Die Indian FTR 1200 Sport ist dagegen die bessere Wahl, wenn Fahrspaß und Dynamik Priorität haben: Kurven, zügige Strecken, bewusstes Fahren und das Gefühl, das Motorrad aktiv zu bewegen. Wer gern die Leistung nutzt, Tempo aufbaut und das Handling als Teil des Erlebnisses sieht, wird mit der FTR 1200 Sport deutlich mehr „Sport-Moment“ mitnehmen.
Fazit:
Der Indian Scout 101 gewinnt vor allem dann, wenn Komfort, Alltagstauglichkeit und ein entspanntes Fahrgefühl im Vordergrund stehen. Die Kombination aus Motorcharakter, ergonomischer Ausrichtung und der eher ruhigen Fahrwerksanmutung macht ihn zur stimmigen Wahl für gemischte Einsätze – vom Stadtverkehr bis zur längeren Tour. Wer ein Motorrad möchte, das einfach funktioniert und dabei nicht ständig nach sportlicher Haltung verlangt, ist hier gut aufgehoben.
Die Indian FTR 1200 Sport ist die richtige Wahl, wenn Dynamik und aktives Handling wichtiger sind als maximaler Komfort.

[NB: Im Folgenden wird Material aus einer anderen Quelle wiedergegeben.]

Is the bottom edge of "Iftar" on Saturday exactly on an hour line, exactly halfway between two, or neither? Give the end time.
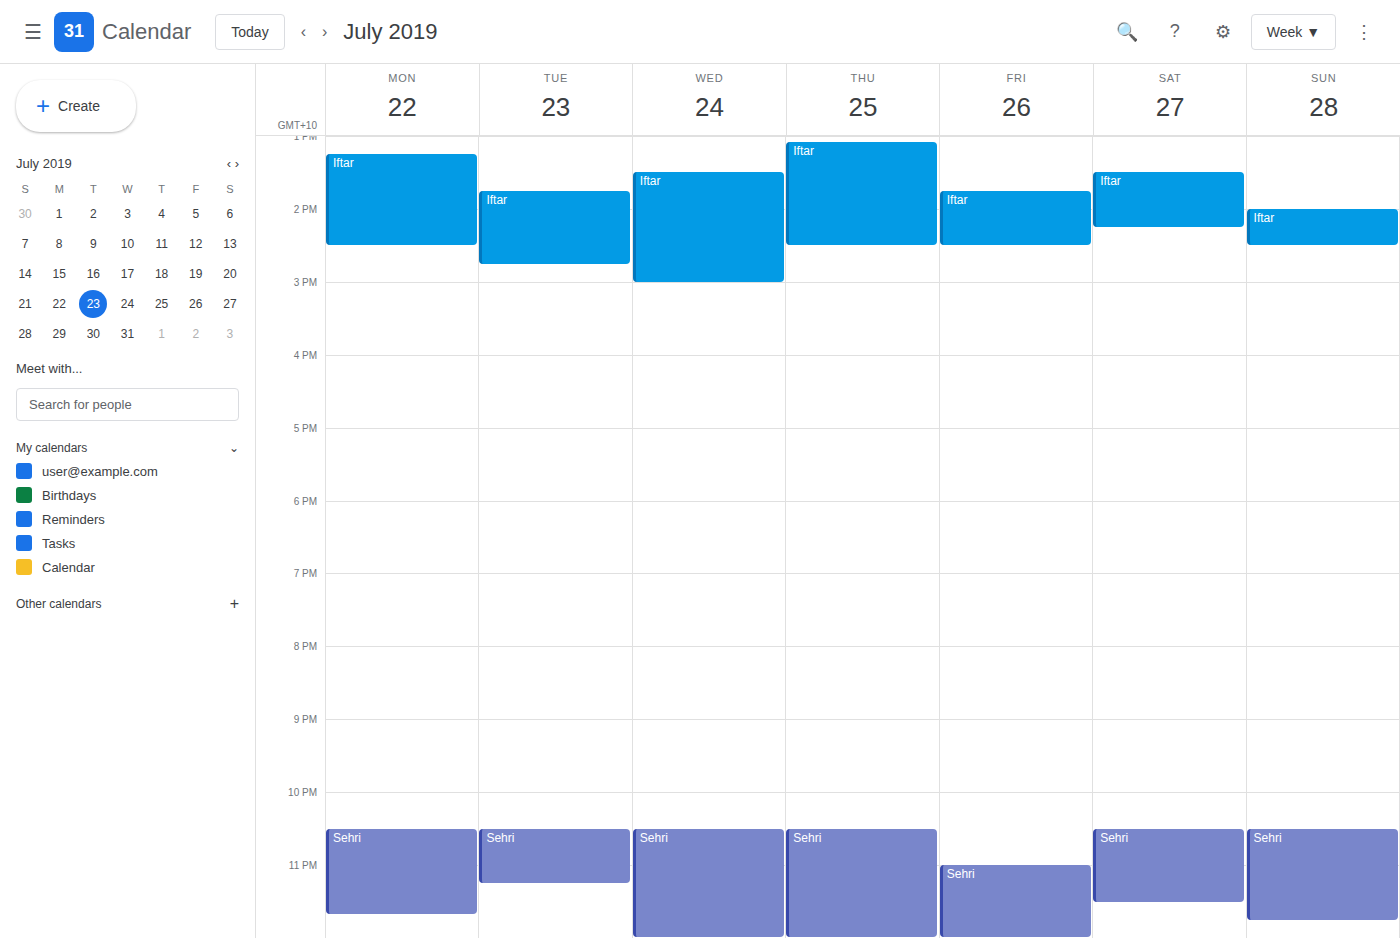
2:15 PM -- neither: a quarter of the way from the 2 PM line to the 3 PM line.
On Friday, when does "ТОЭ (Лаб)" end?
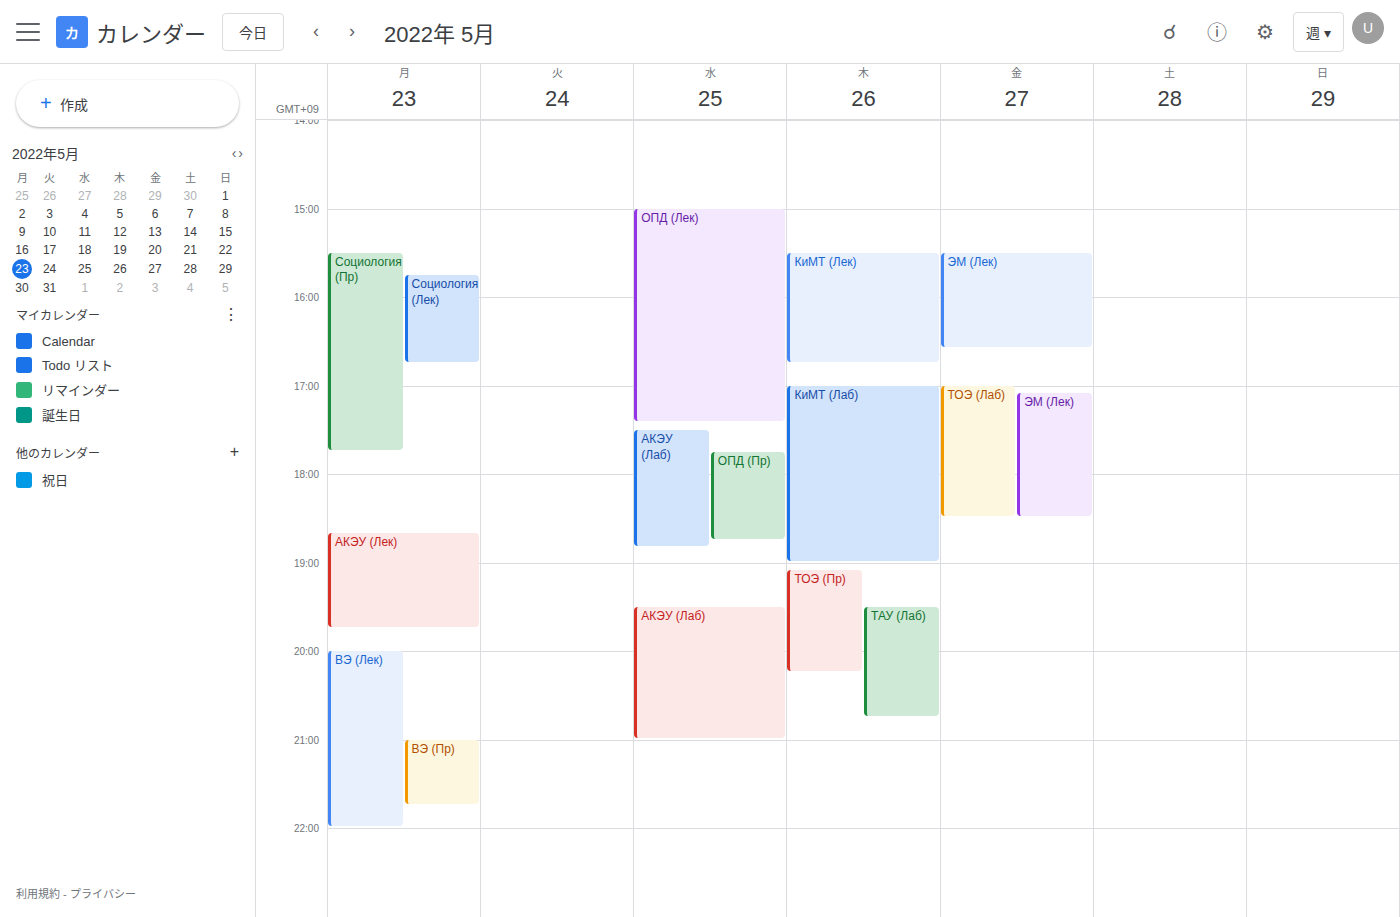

Die sportlichere Ausrichtung zeigt sich in den technischen Vergleichswerten und übersetzt sich in ein direkteres, lebendigeres Fahrgefühl – besonders bei zügigen Passagen und Kurvenfahrten. Wer das Motorrad nicht nur „benutzt“, sondern bewusst fährt, bekommt mit der FTR 1200 Sport den stärkeren Fahrspaß.